Ausgangstext:

◆ ◆ ◆

Verwaltungsrecht

Entlassung einer Widerrufsbeamtin, Vorbereitungsdienst, sachlicher Grund in Form von schwerwiegenden Leistungsmängeln, ungenügende Leistungen im fachtheoretischen Ausbildungsabschnitt I und II, negative Prognose, Geltendmachung persönlicher Erschwernisse

Aktenzeichen  3 CS 22.281

Datum:
30.3.2022
Rechtsgebiet:
Fundstelle:
BeckRS – 2022, 6558
Gerichtsart:
VGH
Gerichtsort:
München
Rechtsweg:
Verwaltungsgerichtsbarkeit
Normen:
BeamtStG § 23 Abs. 4

 

Leitsatz

Verfahrensgang

B 5 S 21.1214 2022-01-13 Bes VGBAYREUTH VG Bayreuth

Tenor

I. Die Beschwerde der Antragstellerin gegen den Beschluss des Verwaltungsgerichts Bayreuth vom 13. Januar 2022 wird zurückgewiesen.
II. Die Antragstellerin hat die Kosten des Beschwerdeverfahrens zu tragen.
III. Der Streitwert für das Beschwerdeverfahren wird auf 3.929,79 Euro festgesetzt.

Gründe

Die 1981 geborene Antragstellerin begehrt vorläufigen Rechtsschutz gegen die mit Wirkung zum 31. Dezember 2021 ausgesprochene Entlassung aus dem Beamtenverhältnis auf Widerruf im Vorbereitungsdienst, in dem sie seit 1. September 2020 als Steuersekretäranwärterin tätig ist.

◆ ◆ ◆

Vorliegende Einträge:
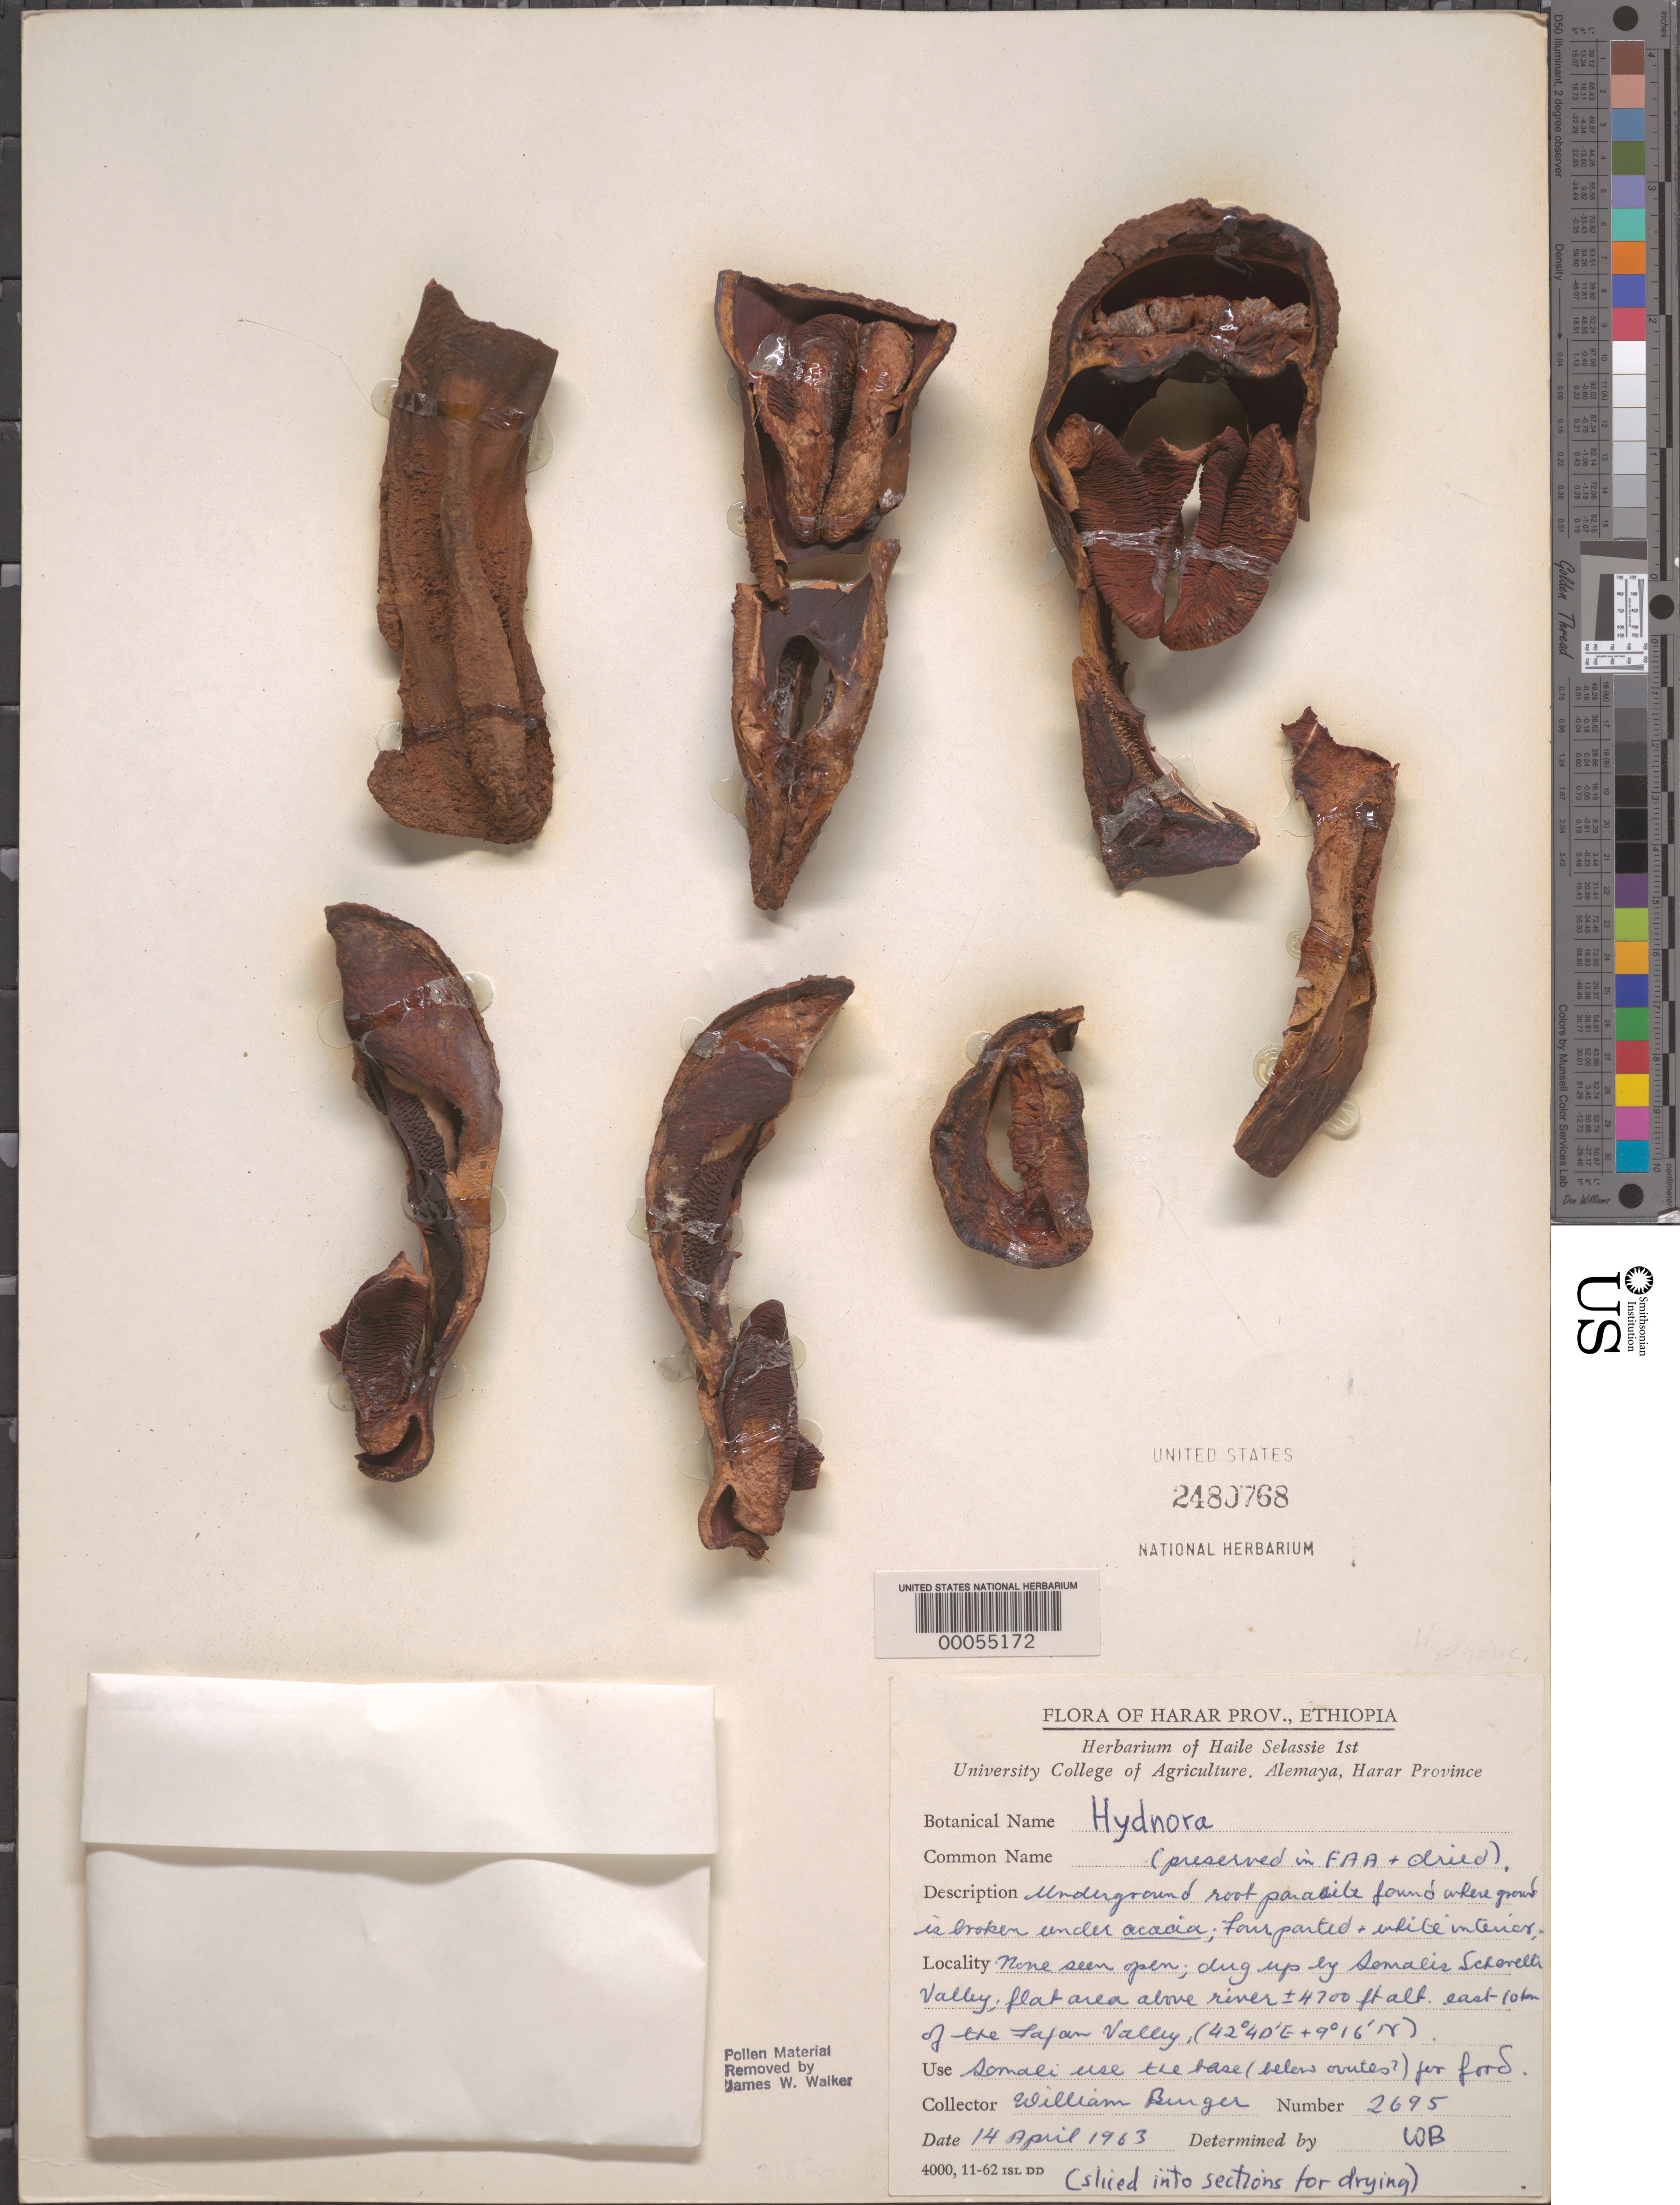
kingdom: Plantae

◆ ◆ ◆

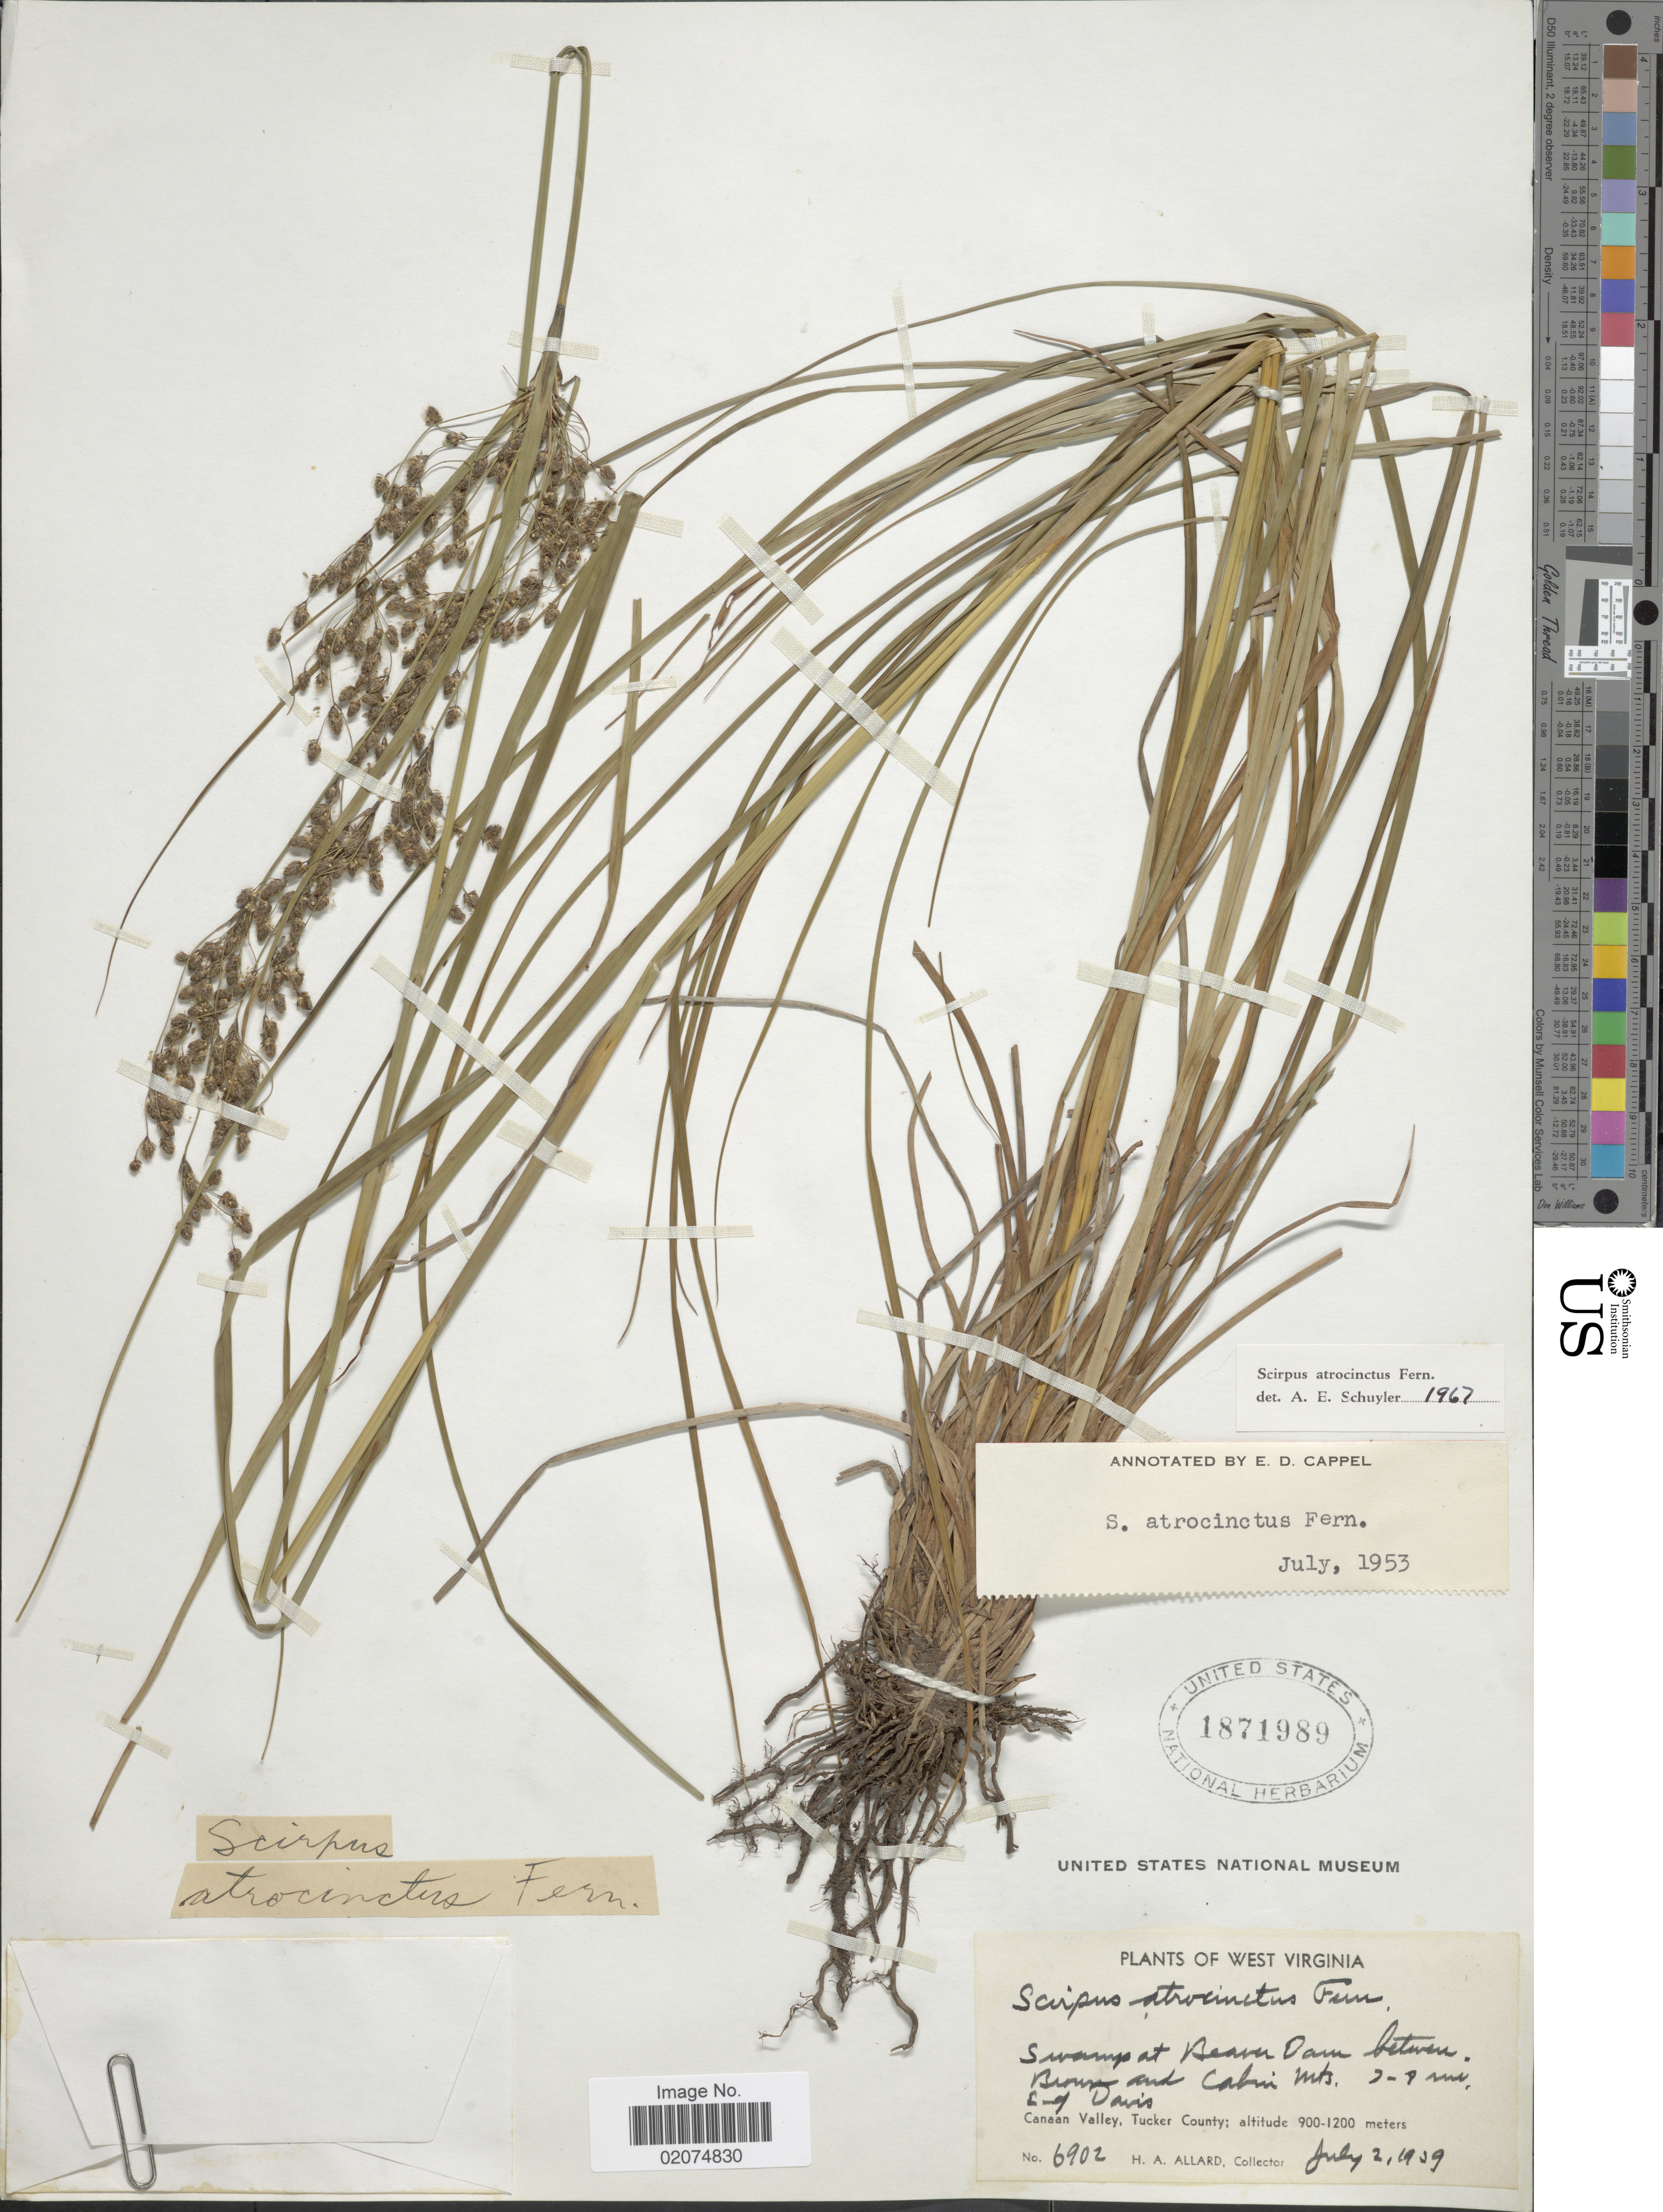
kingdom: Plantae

◆ ◆ ◆

Aufgaben:
[A] Auf welchen Betrag setzt der Beschluss den Streitwert für das Beschwerdeverfahren fest?
[B] Gib aus dem Beschluss den Abschnitt von „Die 1981 geborene“ bis einschließlich „Steuersekretäranwärterin tätig ist.“ wortgetreu wieder.
[C] Schreib den Beschluss des VGH München zur Entlassung der Steuersekretäranwärterin im Anschluss an seinen letzten Satz weiter.
Die Einträge sind eigenständiges Material und gehören nicht zum Beschluss.

Lösungen:
[A] Auf 3.929,79 Euro.

[B]
Die 1981 geborene Antragstellerin begehrt vorläufigen Rechtsschutz gegen die mit Wirkung zum 31. Dezember 2021 ausgesprochene Entlassung aus dem Beamtenverhältnis auf Widerruf im Vorbereitungsdienst, in dem sie seit 1. September 2020 als Steuersekretäranwärterin tätig ist.

[C]
1. Mit Bescheid des Bayerischen Landesamtes für Steuern vom 9. November 2021 hat sie der Antragsgegner gemäß § 23 Abs. 4 Satz 1 BeamtStG unter Anordnung der sofortigen Vollziehung aus dem Beamtenverhältnis auf Widerruf entlassen, weil aufgrund des bisherigen Verlaufs ihrer Ausbildung ausgeschlossen erscheine, dass sie die Qualifikationsprüfung bestehe und die Ziele des Vorbereitungsdienstes erreiche. Das Verwaltungsgericht Bayreuth hat mit Beschluss vom 13. Januar 2022 den nach § 80 Abs. 5 VwGO gestellten Antrag auf Wiederherstellung der aufschiebenden Wirkung der gegen den Bescheid erhobenen Klage (Az. B 5 K 21.1215) abgelehnt, weil zum maßgeblichen Zeitpunkt der Zustellung der Entlassungsverfügung keine durchgreifenden Bedenken gegen deren Rechtmäßigkeit bestünden. Die vom Antragsgegner getroffene Prognose, der Antragstellerin werde der Erwerb der Befähigung für die angestrebte Beamtenlaufbahn im Hinblick auf ihre fehlende fachliche Eignung nicht gelingen, beruhe auf einer sachlichen Erkenntnisgrundlage, insbesondere der durchweg ungenügenden Leistungen im fachtheoretischen Ausbildungsabschnitt II Teil 1 (FTA II/1).
2. Die Beschwerde der Antragstellerin ist zulässig (§ 146 Abs. 1, 4 VwGO), aber unbegründet.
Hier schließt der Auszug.